**Required work:**
a - From the Fake S3 discussion, quote the passage between "if anyone wants" and "feeling generous =)", inclusive.
b - In the Fake S3 discussion, how much money does one commenter offer to start off a Kickstarter for porting the Ruby script to Python?
c - Translate this sentence from the Fake S3 discussion into Spanish: "A Kickstarter for dev tools would be a great idea."
#### Supplied passage
The English language lacks an appropriate word for this situation (singular personal pronoun that could apply to either gender). Many people feel using "he" to refer to both genders is sexist and will instead rephrase the sentence or use "they" as a singular (which is controversial). Using "she" is just another option. See http://en.wikipedia.org/wiki/Singular_they#Gender-neutral_la...
Maybe, maybe not, either way I don't think that's why it was phrased that way. I have no idea of the internals of the team, but I've seen the female terms used instead of the male terms more frequently when referencing software engineers than in other fields. It's just how some people write it.
We currently have a setup that needs S3 access to reliably develop/test the app I'm currently working on and I had just sat down planning to remove this dependency, since I will be on the road the next week or so.
This will save me a bunch of time immediately and probably some money later on. Thanks!
there was a python implementation of something like this in tornado (s3server and s3client), though now I don't see it. Anyone follow that project and know what happened to it?
if anyone wants to port the Ruby script to python, put it on kickstarter and ill start u off with $50. i want a link to my webpage, CompassionPit, on the page for the final tool though. and one on the kickstarter page if ur feeling generous =)
p.s. anyone think we need a developer-tools kickstarter? paul, lmk before i give it to my friends at tech stars
A Kickstarter for dev tools would be a great idea. As well as new projects, it could also be beneficial for large changes to existing projects. Some combination of Kickstarter and bounties for GitHub issues would be interesting.
My only concern would be for the potential drama caused by members of the community who find the idea of paying for open-source development abhorrent.
Why does the script need to be in Python? Isn't Fake S3 just a server that you run and connect to from any codebase? I'm curious because Python is the language I use most, but I could easily see myself writing a Fake S3 in golang or clojure or even C.
I don't have anything against the request, and I would actually be interested in writing a Python version. I was just curious what the motivation and goals would be.
I think I'm not being explicit enough. What would you use a Python version for, for which the Ruby Fake S3 implementation isn't suitable? I'm purely looking for a sample use case here. What problem does a Python Fake S3 solve?
There are a few better strategies I can see here:
1. For test, use something like VCR[1] to record real HTTP interactions with the real S3 API during first test runs, serialize them to disk, and then replay them later.
########
#### Data section
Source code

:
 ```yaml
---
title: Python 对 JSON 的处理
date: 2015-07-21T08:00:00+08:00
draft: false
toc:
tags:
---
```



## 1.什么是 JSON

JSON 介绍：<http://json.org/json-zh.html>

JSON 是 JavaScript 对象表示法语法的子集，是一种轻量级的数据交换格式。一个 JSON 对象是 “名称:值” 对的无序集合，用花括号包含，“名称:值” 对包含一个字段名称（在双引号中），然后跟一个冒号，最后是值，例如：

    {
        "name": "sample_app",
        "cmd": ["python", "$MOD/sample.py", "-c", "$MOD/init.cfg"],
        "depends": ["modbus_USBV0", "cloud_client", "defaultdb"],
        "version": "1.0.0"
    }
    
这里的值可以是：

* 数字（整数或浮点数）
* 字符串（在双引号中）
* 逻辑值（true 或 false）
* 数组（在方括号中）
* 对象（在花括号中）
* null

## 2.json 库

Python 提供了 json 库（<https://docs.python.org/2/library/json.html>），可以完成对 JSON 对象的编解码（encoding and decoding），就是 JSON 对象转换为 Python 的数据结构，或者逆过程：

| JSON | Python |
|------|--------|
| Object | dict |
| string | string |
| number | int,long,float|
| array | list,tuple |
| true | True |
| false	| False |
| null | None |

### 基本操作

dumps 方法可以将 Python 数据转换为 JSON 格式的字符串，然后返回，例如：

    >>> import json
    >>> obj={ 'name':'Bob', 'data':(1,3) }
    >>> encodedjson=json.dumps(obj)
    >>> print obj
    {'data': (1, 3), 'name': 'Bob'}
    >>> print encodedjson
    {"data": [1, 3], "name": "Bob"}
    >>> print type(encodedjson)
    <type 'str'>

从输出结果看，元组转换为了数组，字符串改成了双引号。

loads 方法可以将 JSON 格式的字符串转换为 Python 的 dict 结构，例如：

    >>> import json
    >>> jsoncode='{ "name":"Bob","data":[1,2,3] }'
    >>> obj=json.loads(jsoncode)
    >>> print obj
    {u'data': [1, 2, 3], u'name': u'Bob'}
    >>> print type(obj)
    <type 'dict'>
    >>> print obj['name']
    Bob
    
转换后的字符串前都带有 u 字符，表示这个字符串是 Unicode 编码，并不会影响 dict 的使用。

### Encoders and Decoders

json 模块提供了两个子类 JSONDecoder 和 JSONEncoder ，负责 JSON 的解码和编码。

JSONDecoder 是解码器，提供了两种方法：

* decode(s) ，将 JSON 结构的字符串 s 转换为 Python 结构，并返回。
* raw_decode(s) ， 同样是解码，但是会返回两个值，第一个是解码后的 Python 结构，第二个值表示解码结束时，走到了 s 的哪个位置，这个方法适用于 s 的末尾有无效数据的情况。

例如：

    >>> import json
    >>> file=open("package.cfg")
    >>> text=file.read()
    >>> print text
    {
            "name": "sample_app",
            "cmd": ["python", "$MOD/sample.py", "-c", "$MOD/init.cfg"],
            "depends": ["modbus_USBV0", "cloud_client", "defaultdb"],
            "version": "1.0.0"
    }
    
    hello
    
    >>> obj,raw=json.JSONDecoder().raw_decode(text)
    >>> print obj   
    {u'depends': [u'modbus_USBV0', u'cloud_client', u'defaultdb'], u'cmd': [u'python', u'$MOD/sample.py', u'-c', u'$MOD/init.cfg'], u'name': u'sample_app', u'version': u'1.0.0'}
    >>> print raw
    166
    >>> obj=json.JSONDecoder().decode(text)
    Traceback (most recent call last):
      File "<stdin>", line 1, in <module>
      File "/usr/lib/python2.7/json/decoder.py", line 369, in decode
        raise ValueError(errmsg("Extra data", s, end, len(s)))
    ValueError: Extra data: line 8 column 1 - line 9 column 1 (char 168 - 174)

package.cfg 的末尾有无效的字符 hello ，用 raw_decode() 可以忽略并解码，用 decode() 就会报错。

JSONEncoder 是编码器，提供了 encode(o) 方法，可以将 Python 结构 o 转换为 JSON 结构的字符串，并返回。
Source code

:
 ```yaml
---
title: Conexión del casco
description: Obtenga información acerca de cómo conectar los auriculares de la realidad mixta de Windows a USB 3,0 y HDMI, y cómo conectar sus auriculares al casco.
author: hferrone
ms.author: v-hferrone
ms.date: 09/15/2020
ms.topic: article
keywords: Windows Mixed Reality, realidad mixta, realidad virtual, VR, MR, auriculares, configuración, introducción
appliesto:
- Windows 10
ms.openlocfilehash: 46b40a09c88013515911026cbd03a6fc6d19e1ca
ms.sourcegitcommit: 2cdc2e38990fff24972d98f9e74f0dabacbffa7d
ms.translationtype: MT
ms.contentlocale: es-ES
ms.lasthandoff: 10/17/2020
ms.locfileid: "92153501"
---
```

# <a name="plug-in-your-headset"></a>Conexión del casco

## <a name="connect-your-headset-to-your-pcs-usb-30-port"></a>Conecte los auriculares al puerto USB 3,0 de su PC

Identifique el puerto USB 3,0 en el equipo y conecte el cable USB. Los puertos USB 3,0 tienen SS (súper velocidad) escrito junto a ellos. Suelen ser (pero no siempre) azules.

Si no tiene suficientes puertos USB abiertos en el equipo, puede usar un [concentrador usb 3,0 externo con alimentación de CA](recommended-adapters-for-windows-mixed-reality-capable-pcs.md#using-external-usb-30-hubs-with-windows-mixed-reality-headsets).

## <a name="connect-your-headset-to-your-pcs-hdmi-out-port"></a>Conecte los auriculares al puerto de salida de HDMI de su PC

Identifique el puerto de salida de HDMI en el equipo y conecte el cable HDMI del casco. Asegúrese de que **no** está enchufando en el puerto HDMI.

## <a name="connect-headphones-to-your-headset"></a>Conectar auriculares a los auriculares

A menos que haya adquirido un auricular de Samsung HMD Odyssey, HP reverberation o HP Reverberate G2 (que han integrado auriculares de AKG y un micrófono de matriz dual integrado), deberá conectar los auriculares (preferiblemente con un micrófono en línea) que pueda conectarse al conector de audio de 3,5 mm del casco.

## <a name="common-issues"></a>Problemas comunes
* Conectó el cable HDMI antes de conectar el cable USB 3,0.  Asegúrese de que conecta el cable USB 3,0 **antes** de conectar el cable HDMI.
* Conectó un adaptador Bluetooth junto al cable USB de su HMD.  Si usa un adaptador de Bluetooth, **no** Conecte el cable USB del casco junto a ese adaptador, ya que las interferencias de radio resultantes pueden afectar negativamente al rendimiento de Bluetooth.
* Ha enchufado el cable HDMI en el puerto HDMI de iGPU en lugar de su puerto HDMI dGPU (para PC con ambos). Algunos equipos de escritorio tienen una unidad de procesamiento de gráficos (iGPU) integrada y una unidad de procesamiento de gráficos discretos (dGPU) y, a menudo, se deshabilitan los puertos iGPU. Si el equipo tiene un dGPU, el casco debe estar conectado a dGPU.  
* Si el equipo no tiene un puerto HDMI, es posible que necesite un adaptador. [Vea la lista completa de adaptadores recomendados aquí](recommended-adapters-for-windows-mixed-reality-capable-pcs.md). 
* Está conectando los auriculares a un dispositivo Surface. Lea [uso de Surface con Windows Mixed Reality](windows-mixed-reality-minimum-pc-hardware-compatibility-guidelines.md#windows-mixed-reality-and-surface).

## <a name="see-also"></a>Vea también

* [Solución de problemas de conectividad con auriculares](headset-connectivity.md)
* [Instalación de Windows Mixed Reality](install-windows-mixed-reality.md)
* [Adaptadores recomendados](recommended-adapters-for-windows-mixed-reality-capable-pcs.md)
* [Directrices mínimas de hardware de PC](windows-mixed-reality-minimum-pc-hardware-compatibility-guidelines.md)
########
**Task-by-task solutions:**
a -
if anyone wants to port the Ruby script to python, put it on kickstarter and ill start u off with $50. i want a link to my webpage, CompassionPit, on the page for the final tool though. and one on the kickstarter page if ur feeling generous =)

b - $50

c - Un Kickstarter para herramientas de desarrollo sería una gran idea.